“A Pale Blue Dot” By Wesley J Hunt

Archived in the category: Featured Writers, General Info
Posted by Joyce Rhyne on 21 Jun 12 - 1 Comment

Earth as seen from the Voyager 1

We have all heard the saying, “What a small world.” But as I look up at the heavens at night at the vastness of the cosmos I am reminded just how small we really are and of my own insignificance and how little I am in the great scheme of things, I can see a thousand stars with my naked eye, then turn and look into the telescope at one point of blackness and see a million more. “My eyepiece is but a tiny thimble with a million sparkling diamonds.”

I can see strange gasses of all colors (nebulae) and groups of stars so dense that they glow in the eyepiece like a far off city (Globular Clusters). Distant galaxies glow with their trillions of faint points of light and I wonder, “What would we look like from there?” But for now, we could only imagine.

Well, it turns out we do have a small glimpse of just how small we really are.

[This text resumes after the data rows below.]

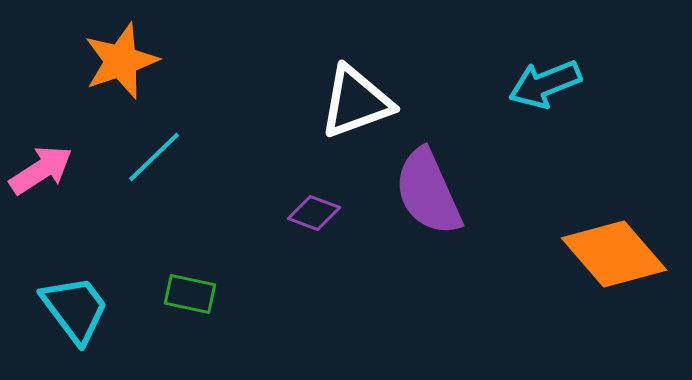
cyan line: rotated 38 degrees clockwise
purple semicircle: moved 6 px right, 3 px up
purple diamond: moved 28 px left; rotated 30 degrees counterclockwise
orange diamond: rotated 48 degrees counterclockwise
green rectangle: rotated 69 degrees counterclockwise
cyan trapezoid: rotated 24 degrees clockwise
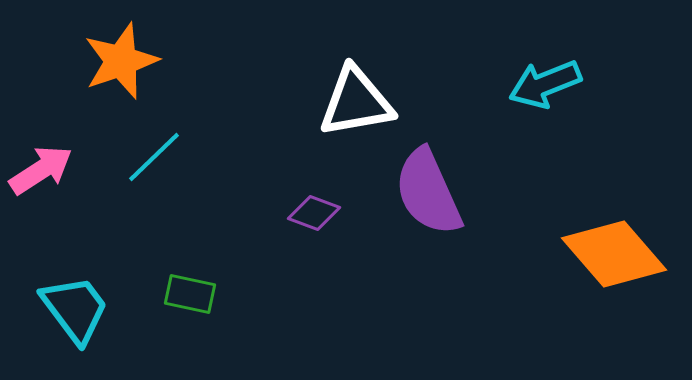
white triangle: rotated 10 degrees clockwise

In 1990, the Voyager 1 spacecraft “the farthest man made object” finished its NASA mission of studying and photographing the far out planets Jupiter, Saturn, Uranus, and Neptune, and was headed for interstellar space. Astronomer Dr. Carl Sagan talked NASA into allowing JPL (Jet Propulsion Laboratory) to turn the spacecraft for one last picture of earth from 3.7 billion miles away.

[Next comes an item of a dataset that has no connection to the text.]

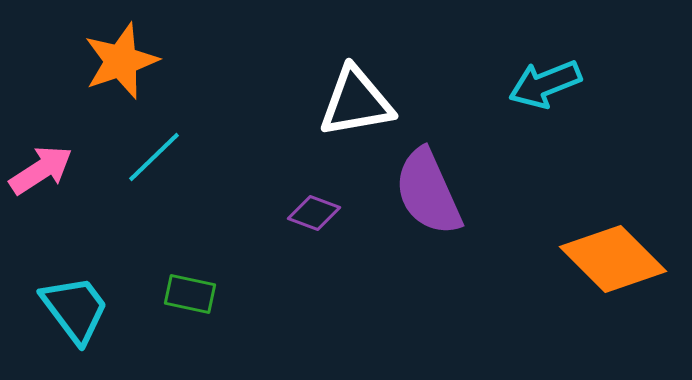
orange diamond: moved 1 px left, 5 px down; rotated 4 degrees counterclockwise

With all the beautiful close up and colorful pictures being returned to earth of all the planets, the one that stood out to Dr. Sagan was the one of a grainy “Pale Blue Dot” that took 5.5 hours for the signal to reach earth.

I’m reminded of the tiny ant that craws along the ground. He could not imagine how large the world he craws upon really is. And the same with us as we try to see deeper and farther into the cosmos with larger and larger telescopes; we are but a tiny grain of sand in the large ocean of interstellar space. It is said that “astronomy is humbling”; problems of every day become small and insignificant when one stargazes into the larger world beyond our own.

Dr Sagan pointed out that “all of human history has happened on that tiny pixel, everyone we know, everyone that has ever been, every person, everyone you ever heard of, our posturings, our imagined self-importance — Here! Right here! on this “Pale Blue Dot”.

One comment for ““A Pale Blue Dot” By Wesley J Hunt”

1
Tarsila Murguía

A great reflection. It makes you think!